> _Given task 1_: According to the piece on Boehner's resignation, in what year was the Republican Party formed?
> _Given task 2_: In the piece on Boehner's resignation, swap "Speakership" for "Speaker's post" and write out the part that opens with the words containing "September 26, 2015" and closes with "and by others).".
> _Given task 3_: Sum up the piece on Boehner's resignation in two sentences.

> _Source text_:
——
Skip to content


September 26, 2015


Boehner’s resignation from both the Speakership and from the House itself brings into sharp relief the deeper fissures within the Republican Party, the successor party to the Whigs formed in 1854, a then energetic and forward-looking new political party which elected a former Whig to the White House (Abraham Lincoln) only six years later. As compared with the old guard and largely pro-slavery Democratic Party of that day, the new Republican Party was the relatively liberal and progressive party (as pointed out by Doris Kearns in her book, Team of Rivals, and by others).

Had I been on the scene in that day, I would have been a Republican. I was not on the scene, am not a Republican, and given the current revolution within the Republican Party, I can’t imagine that even today’s ordinary Republicans know what they are absent a common theme for governing among their warring representatives. Is it going to take a Whig experience for a new party to arise from the ashes of today’s Republican Party as now plainly torn asunder? Can the party survive as a coherent instrument to flesh out its conservative agenda (which is apparently not sufficiently conservative for the slash-and-burn revolutionaries within its ranks)?
——
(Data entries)
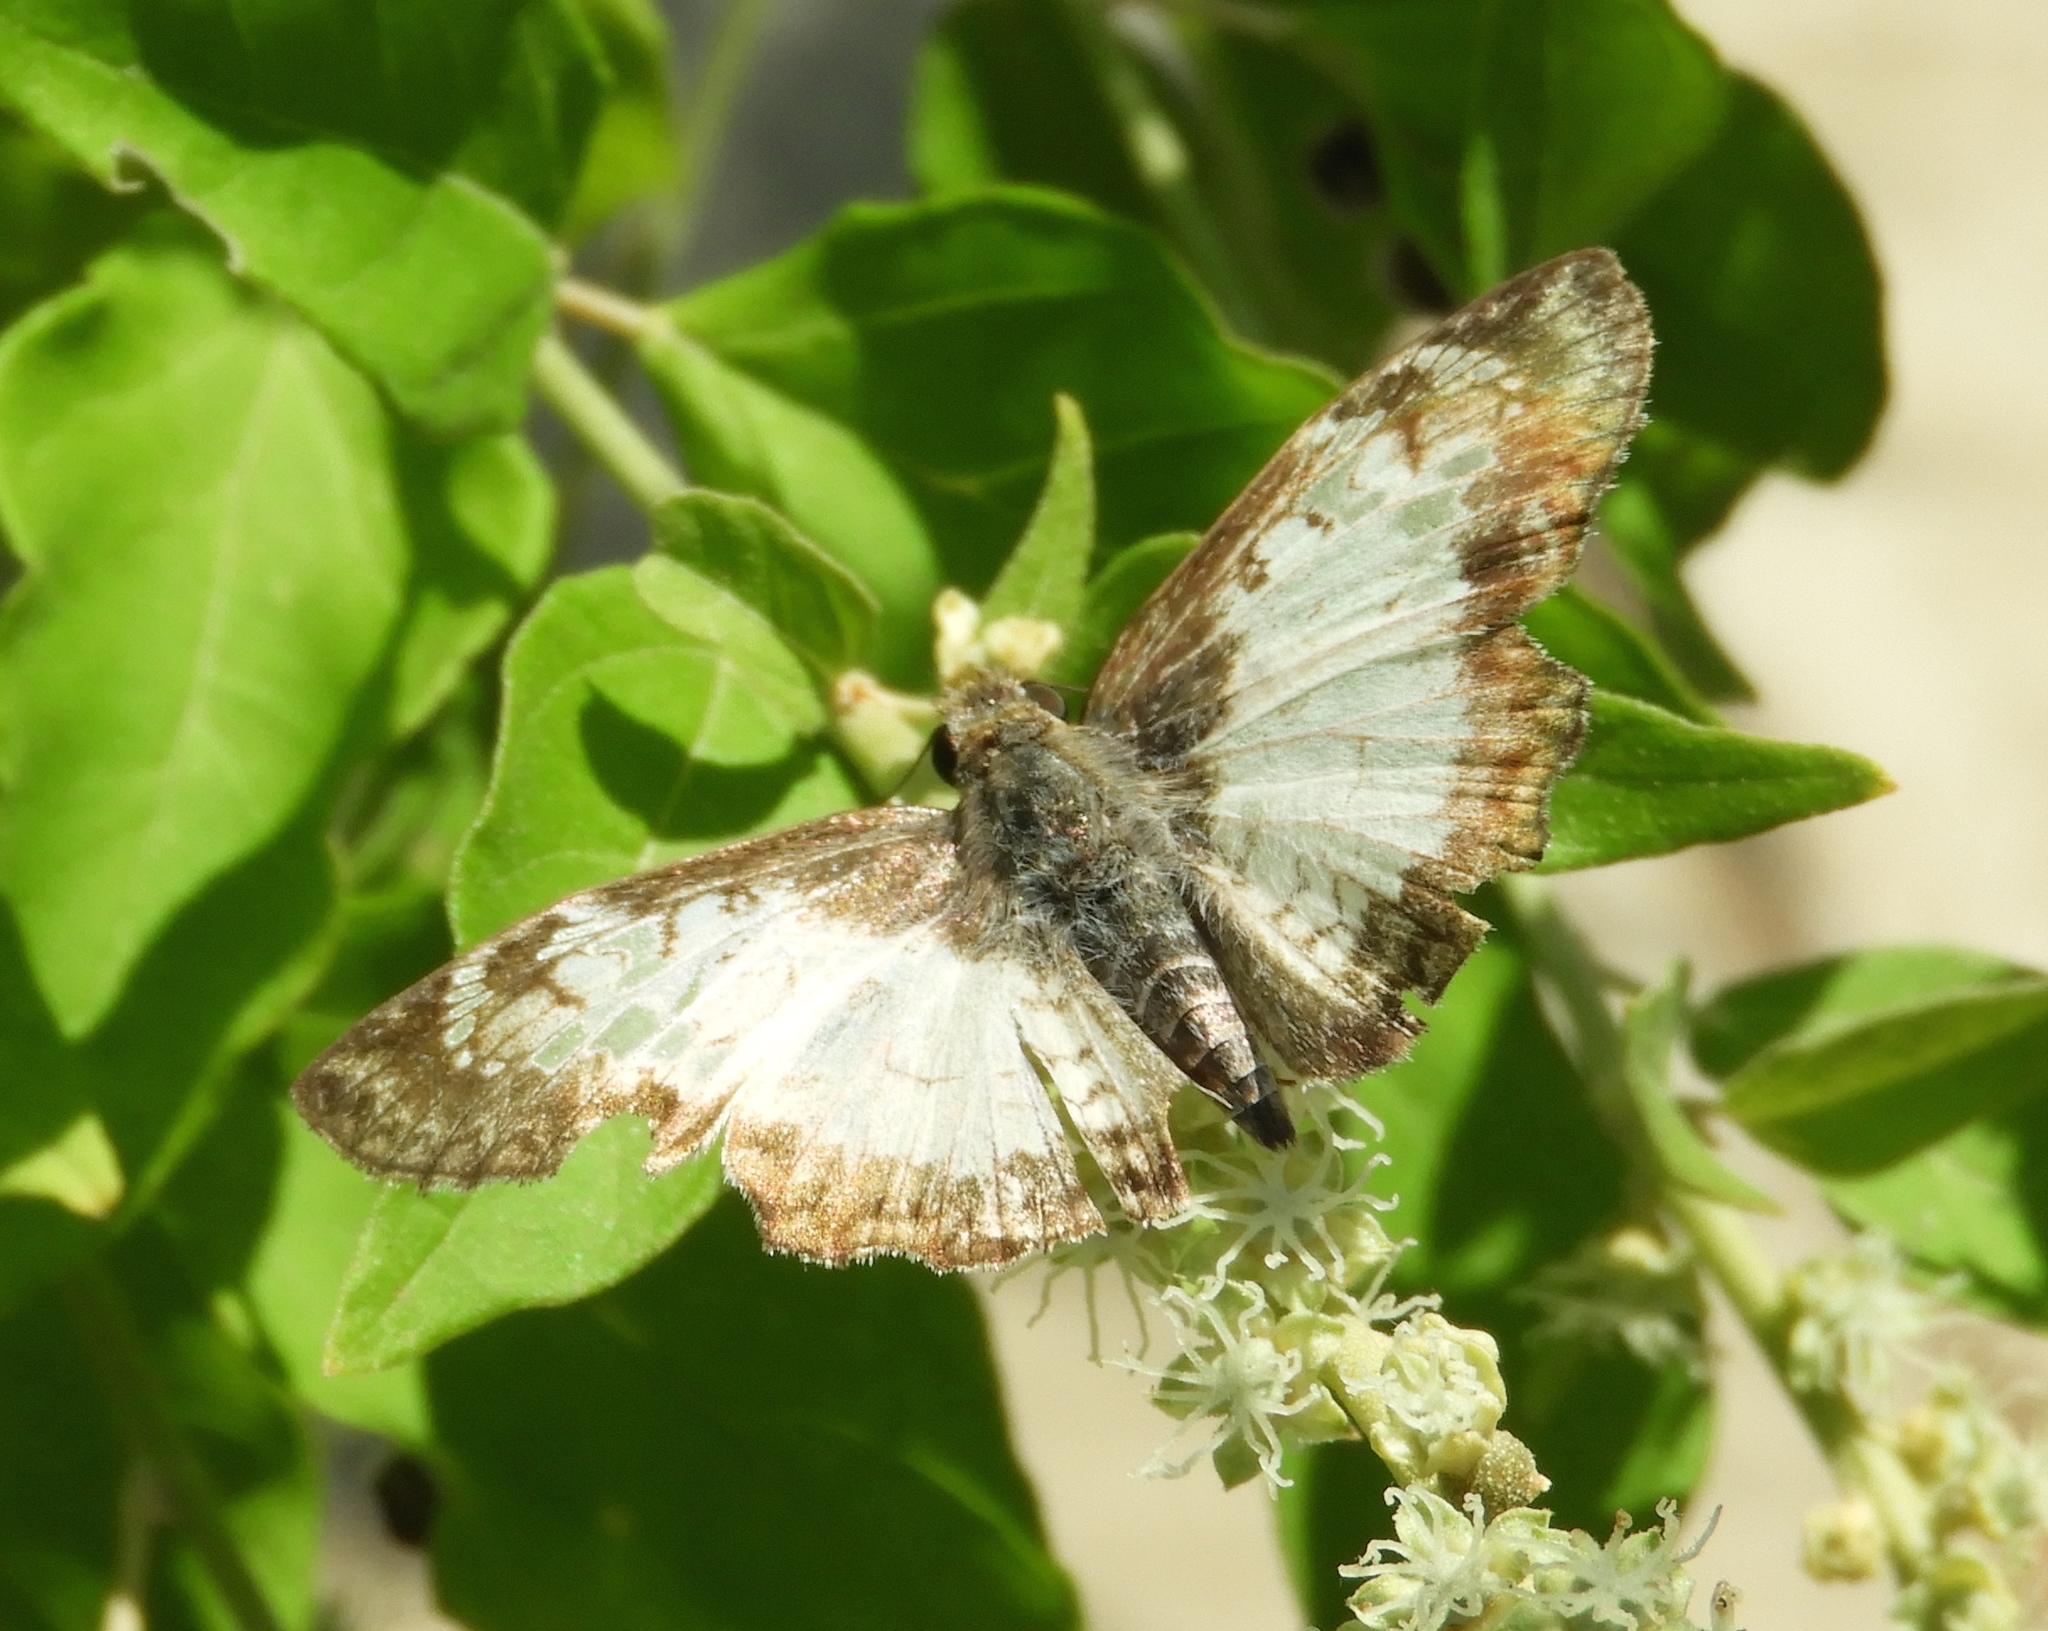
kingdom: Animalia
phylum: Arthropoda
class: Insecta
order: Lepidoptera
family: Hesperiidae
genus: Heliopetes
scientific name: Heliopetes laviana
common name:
——
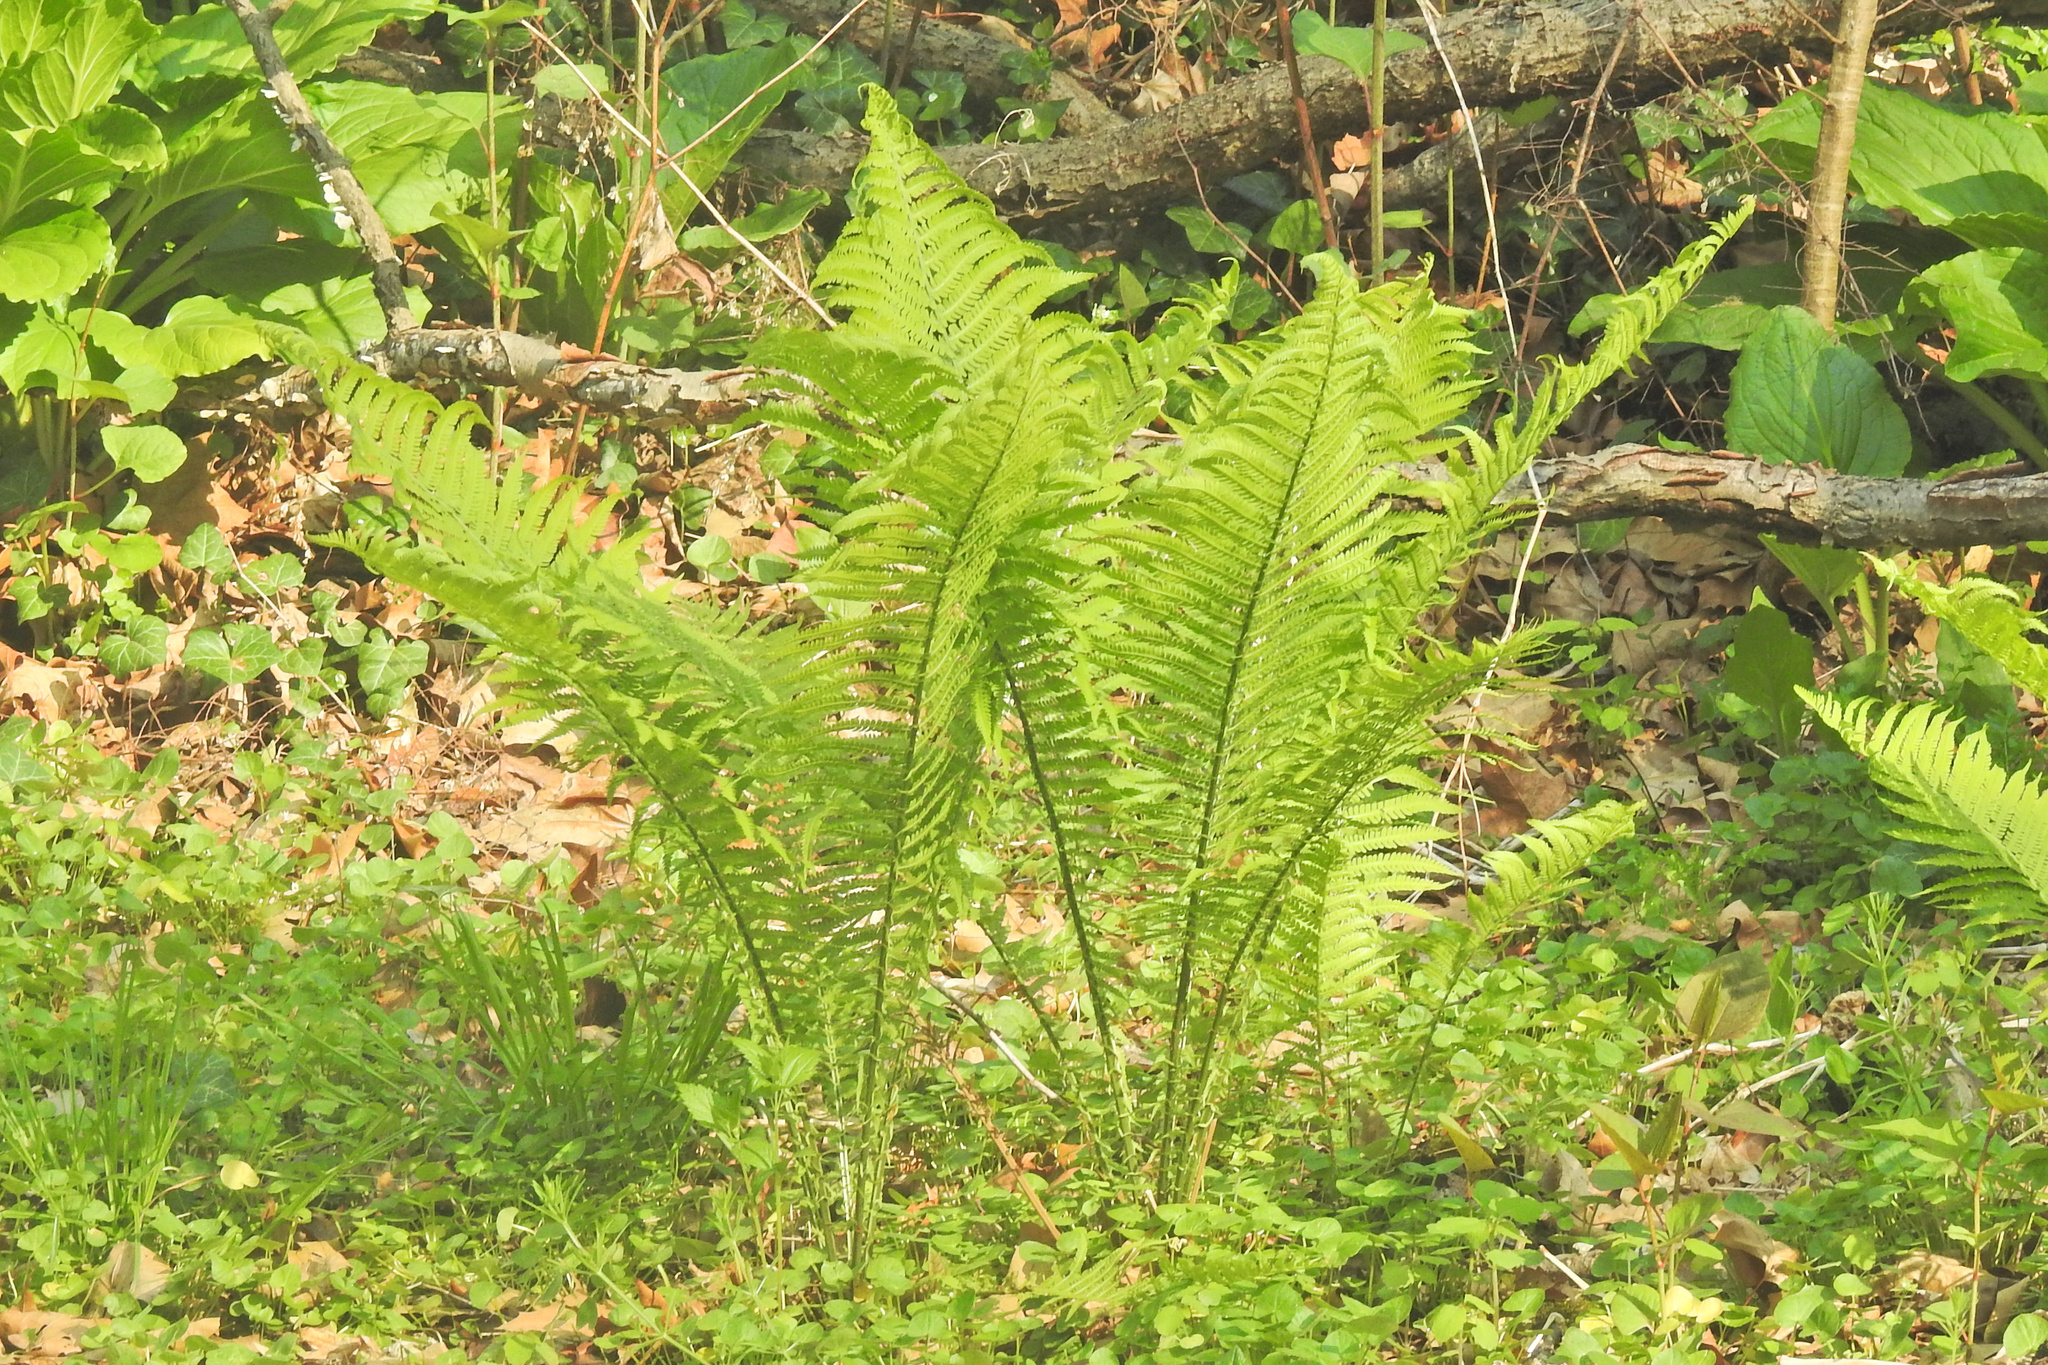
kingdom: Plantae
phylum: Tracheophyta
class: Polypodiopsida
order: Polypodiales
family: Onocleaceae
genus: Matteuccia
——
> _Written answer 1_: 1854

> _Written answer 2_:
September 26, 2015


Boehner’s resignation from both the Speaker's post and from the House itself brings into sharp relief the deeper fissures within the Republican Party, the successor party to the Whigs formed in 1854, a then energetic and forward-looking new political party which elected a former Whig to the White House (Abraham Lincoln) only six years later. As compared with the old guard and largely pro-slavery Democratic Party of that day, the new Republican Party was the relatively liberal and progressive party (as pointed out by Doris Kearns in her book, Team of Rivals, and by others).

> _Written answer 3_: Boehner's resignation from the Speakership and the House shows the deep splits in the Republican Party, which was formed in 1854 as the successor to the Whigs and was the more liberal, progressive party of its day. The writer, who is not a Republican, doubts that the party can survive as a coherent instrument for its conservative agenda and asks whether a new party will have to arise from its ashes, as in the Whig experience.